Start with conservative timeouts and rate limits. You can always relax them. Starting too aggressive causes mysterious failures that are hard to debug.
Log retention needs a strategy. LiteLLM logs everything by default. Decide early how long you need logs and automate cleanup.
Model naming matters. Use names that make sense in logs and cost reports, not abstract labels.
The proxy is a single point of failure. If LiteLLM goes down, all AI requests fail. I run it on a reliable VM with automatic restarts, but I’ve accepted this risk for the convenience it provides.
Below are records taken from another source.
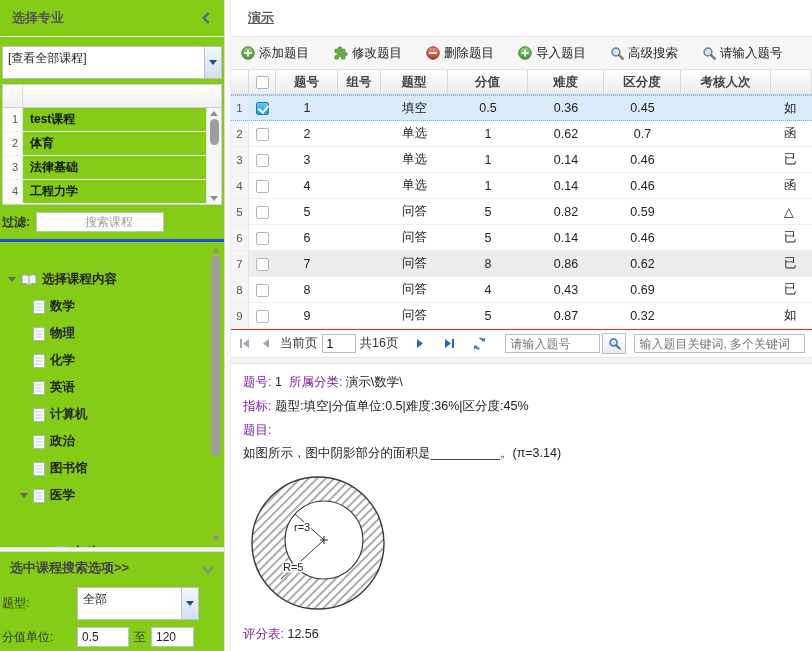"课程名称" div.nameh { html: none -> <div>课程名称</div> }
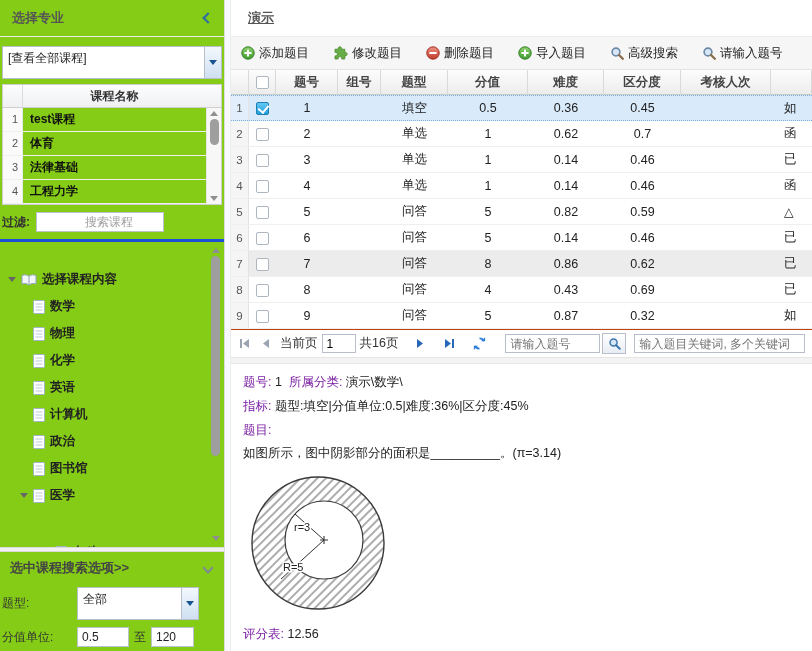"当前页" .pager { border-top: 1px solid #c2410c -> 6px solid #c2410c }
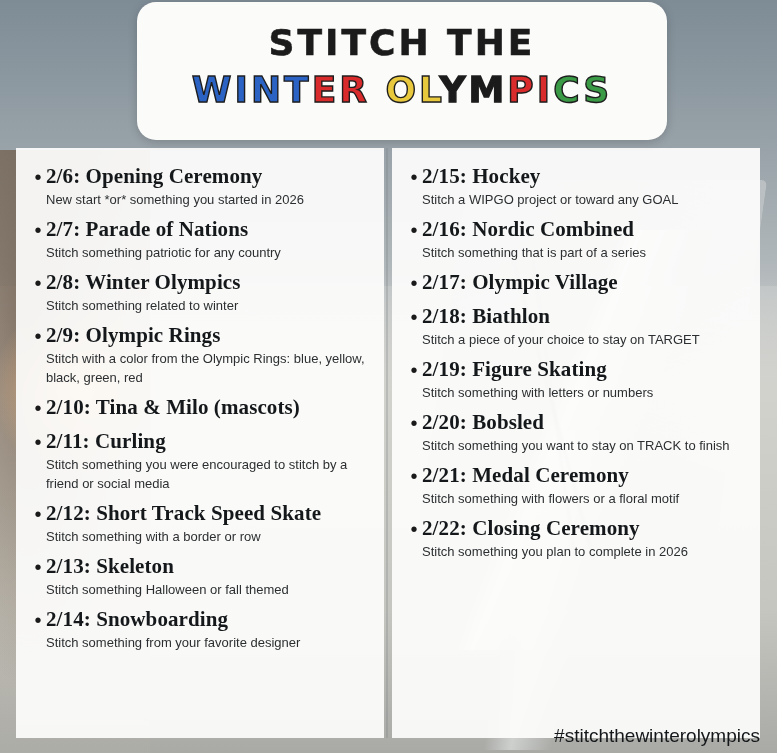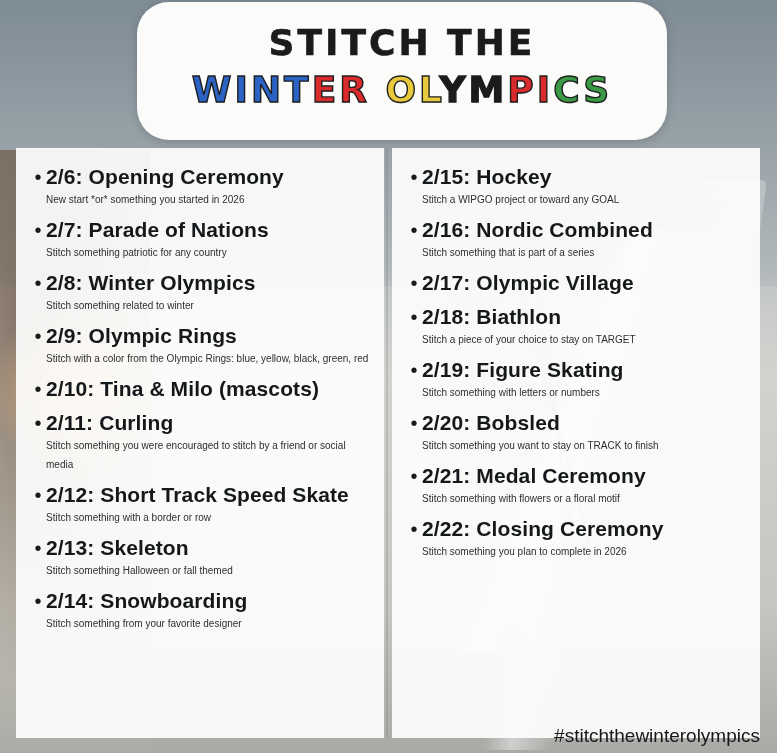"STITCH THE" .title-card { border-radius: 32px -> 19px }
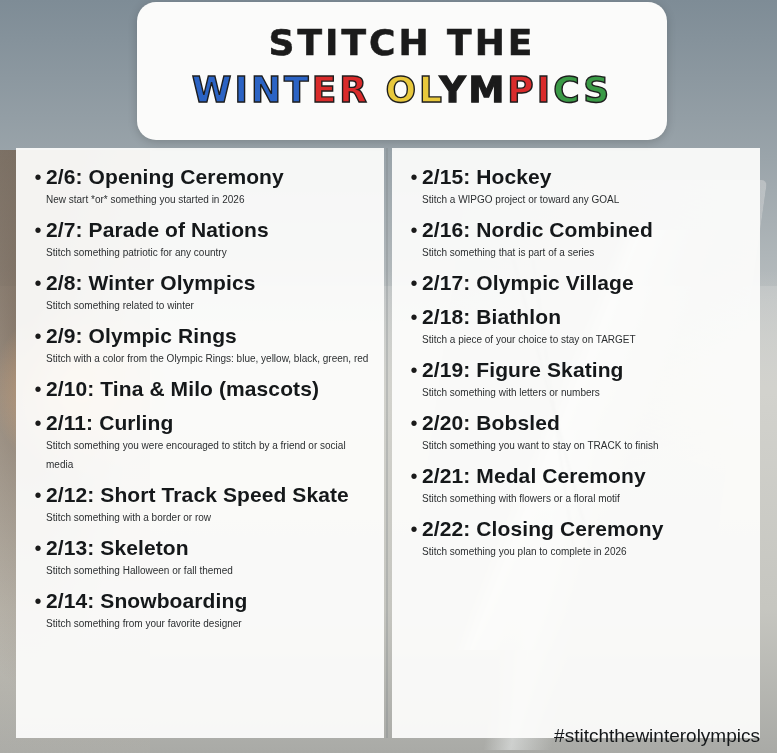"2/6: Opening Ceremony" .item-title { font-family: Liberation Sans, sans-serif -> Liberation Serif, serif }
Cost visibility changes behavior. Seeing actual spend per model made me rethink which tasks needed cloud APIs. Most don’t.
This setup has been running for three months. I’ve had two unplanned outages—both from me breaking the config file. The automatic fallback has saved me at least a dozen times when Ollama had issues. For my use case, the complexity is worth it.